[Text for analysis]

# Can you feed cabbage to horses?



## minniemouse (23 October 2010)

Just wondered if it was safe to feed cabbage to your horse? Now winter is nearly here and my horse will be spending more time in his stable i was thinking about different treats i could give him and the restaraunt at work always gives me left over carrots and swede and they have asked me if i want cabbage leaves as well and maybe some sprout leaves at xmas!

I know cabbage juice is supposed to be good for our stomach but is it ok for horses?

Thx


----------



## Box_Of_Frogs (24 October 2010)

My veteran cob Sunny loves a whole cabbage or swede in his stable in the winter. He presses it against his wall (not bad for only 1 eye) and crunches the whole lot up in about 3 minutes. Swedes last a little longer, but not much. Not every day but 1 cabbage + 1 swede per week.

[/Text for analysis]
[Study material]

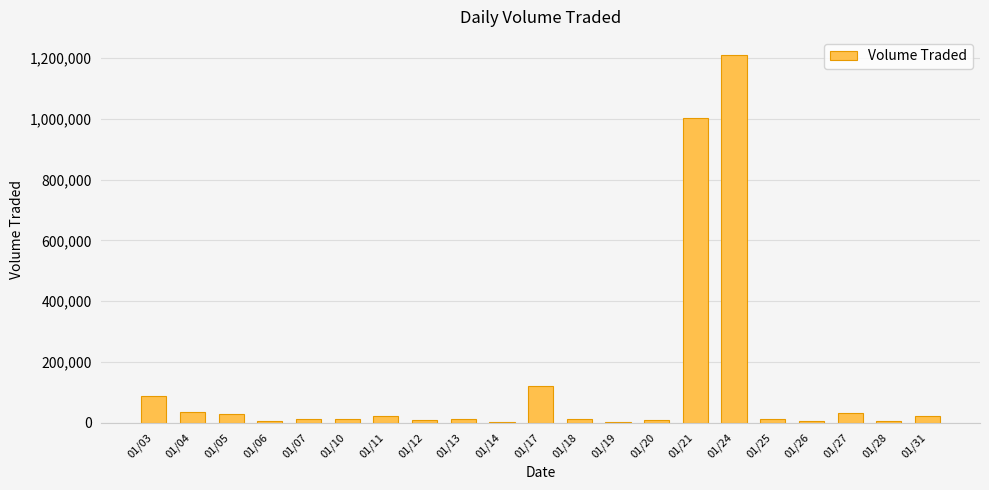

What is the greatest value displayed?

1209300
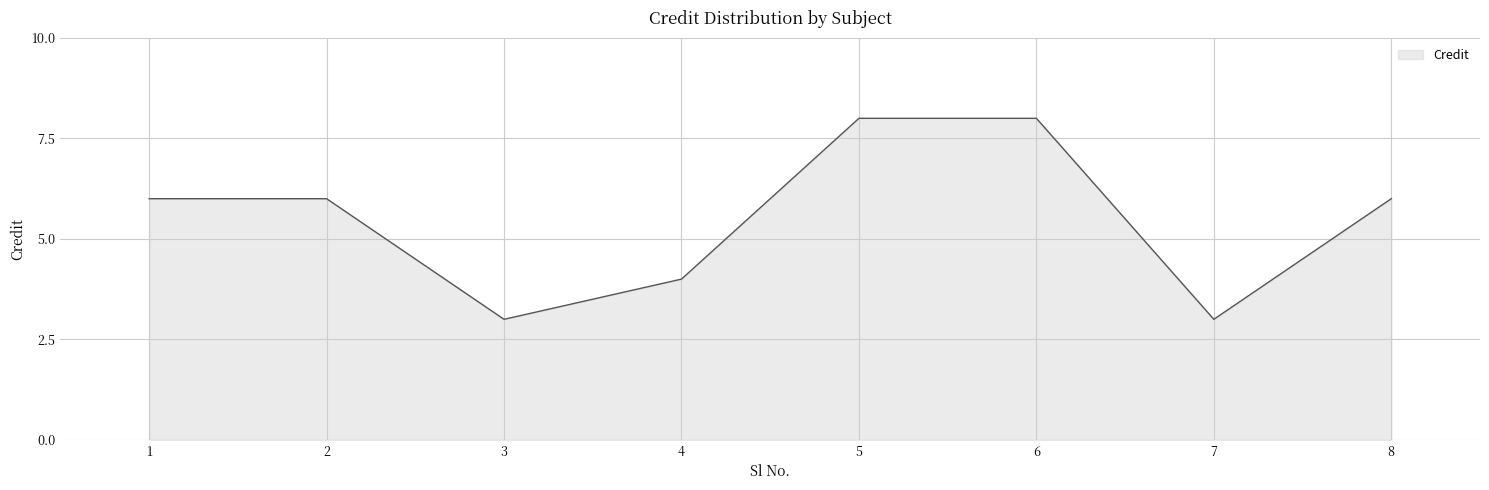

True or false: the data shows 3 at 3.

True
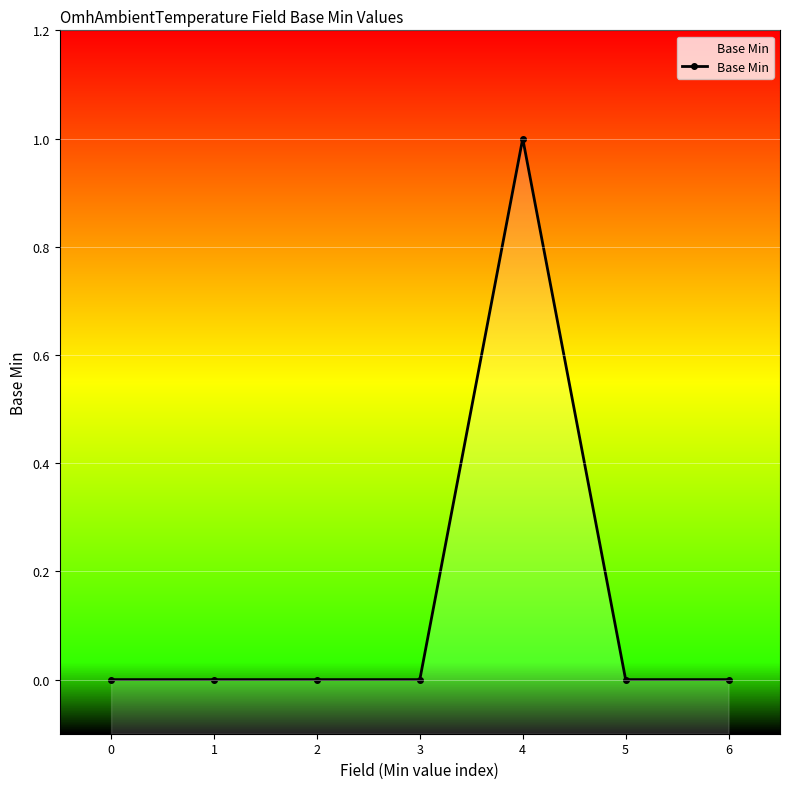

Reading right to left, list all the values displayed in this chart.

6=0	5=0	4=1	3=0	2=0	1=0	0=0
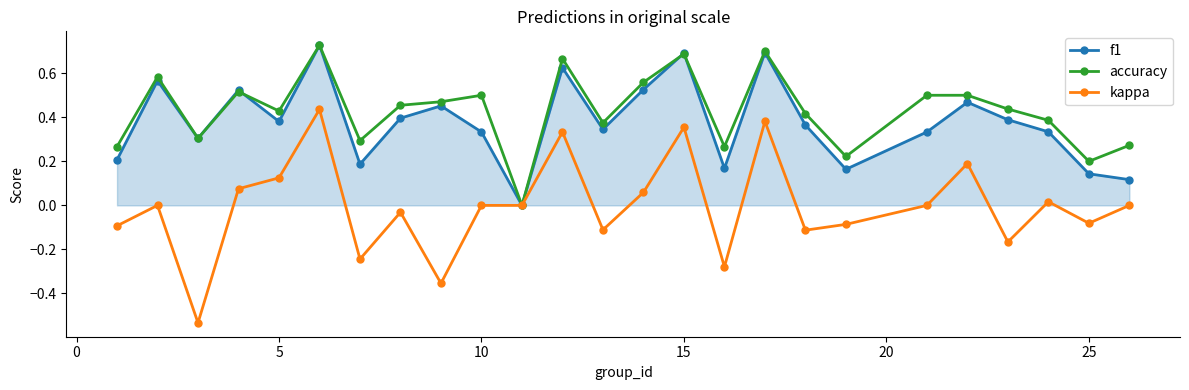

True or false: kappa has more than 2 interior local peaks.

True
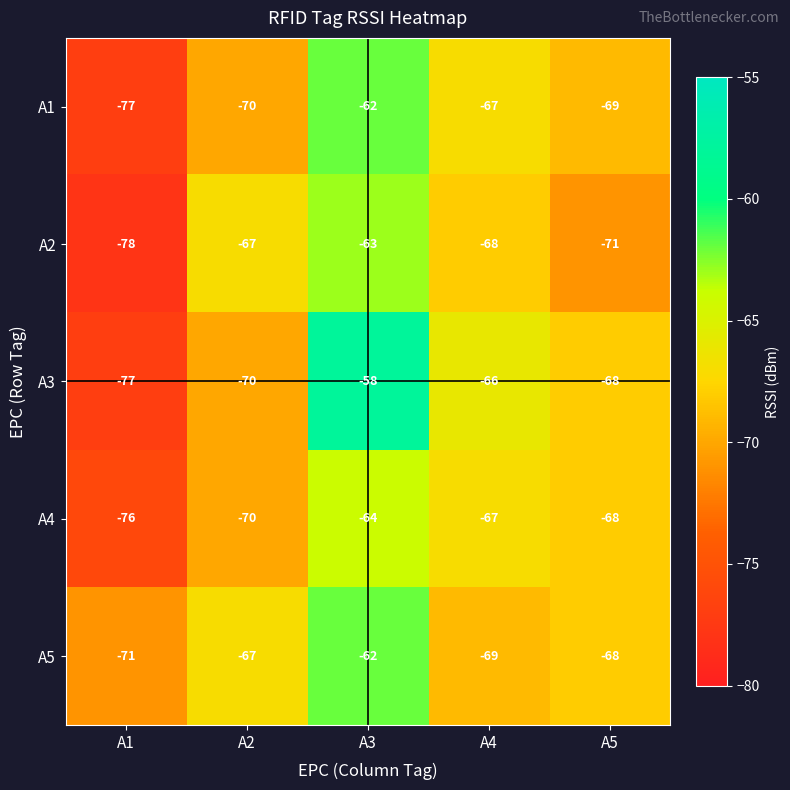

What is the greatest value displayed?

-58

[/Study material]
[Study material]

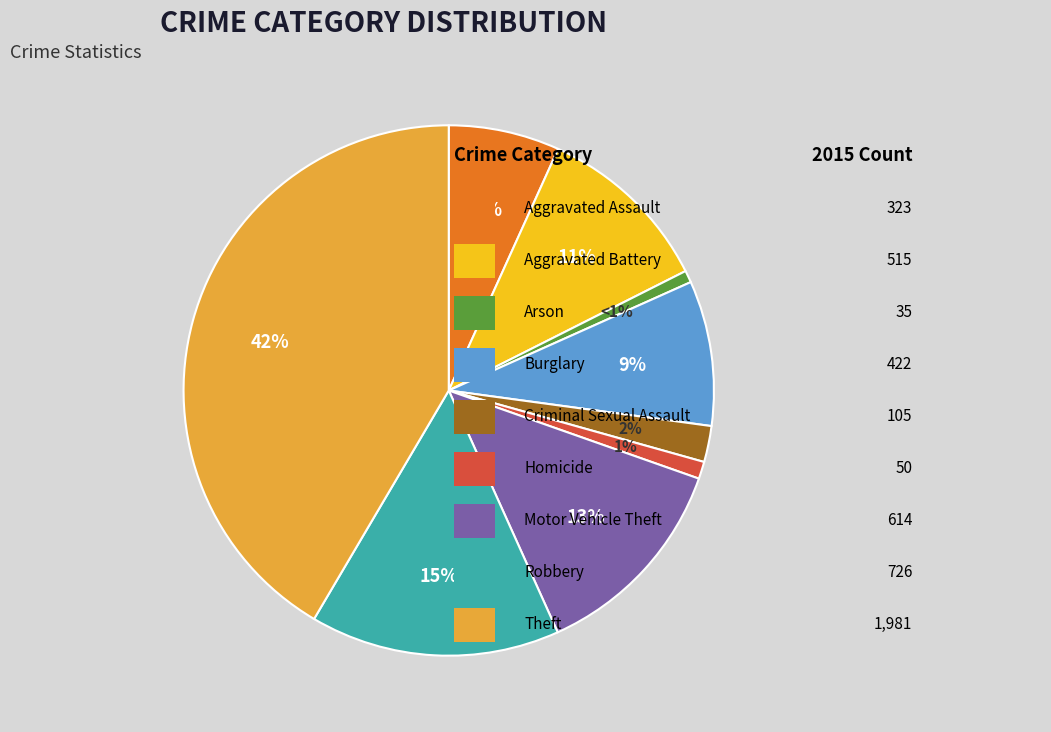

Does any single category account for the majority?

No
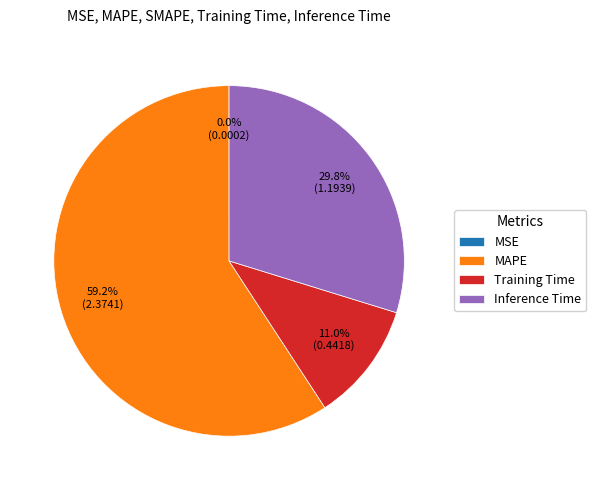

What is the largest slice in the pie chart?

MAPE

[/Study material]
[Study material]

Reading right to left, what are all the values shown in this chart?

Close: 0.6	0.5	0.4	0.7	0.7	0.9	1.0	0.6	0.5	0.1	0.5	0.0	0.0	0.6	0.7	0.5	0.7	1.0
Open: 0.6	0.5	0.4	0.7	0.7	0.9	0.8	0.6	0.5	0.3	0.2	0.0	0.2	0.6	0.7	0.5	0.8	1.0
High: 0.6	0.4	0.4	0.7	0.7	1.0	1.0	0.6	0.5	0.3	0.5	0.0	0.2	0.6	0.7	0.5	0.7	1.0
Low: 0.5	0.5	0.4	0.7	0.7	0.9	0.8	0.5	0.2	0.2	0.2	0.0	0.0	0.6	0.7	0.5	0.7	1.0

[/Study material]

Check your understanding:
**A.** In the forum thread about feeding cabbage to horses, how much cabbage and swede does Box_Of_Frogs give the cob Sunny?
**B.** Continue the forum thread about feeding cabbage to horses, picking up after its last post.

Answer list:
**A.** One cabbage and one swede per week, not every day.

**B.**
----------



## marmalade76 (24 October 2010)

Both my ponies willk eat cabbage - I feed them the off-cuts and the stalky middle bit.

ETA - They also eat sprout peelings.


----------



## Silmarillion (24 October 2010)

Generally not a good idea to feed cabbage - as per anecdotal evidence, mainly, if you Google it. Doesn't look like anything hard, fast and scientific has been proven... but I still steer clear of it.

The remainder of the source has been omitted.